#### ORDRE DE TRAVAIL
Renvoyez à l'identique l'ensemble des lignes ci-dessous, sans rien y modifier.

============

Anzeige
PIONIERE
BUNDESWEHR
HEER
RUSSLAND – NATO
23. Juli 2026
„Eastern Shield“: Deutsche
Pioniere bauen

============

#### SOLUTION
Anzeige
PIONIERE
BUNDESWEHR
HEER
RUSSLAND – NATO
23. Juli 2026
„Eastern Shield“: Deutsche
Pioniere bauen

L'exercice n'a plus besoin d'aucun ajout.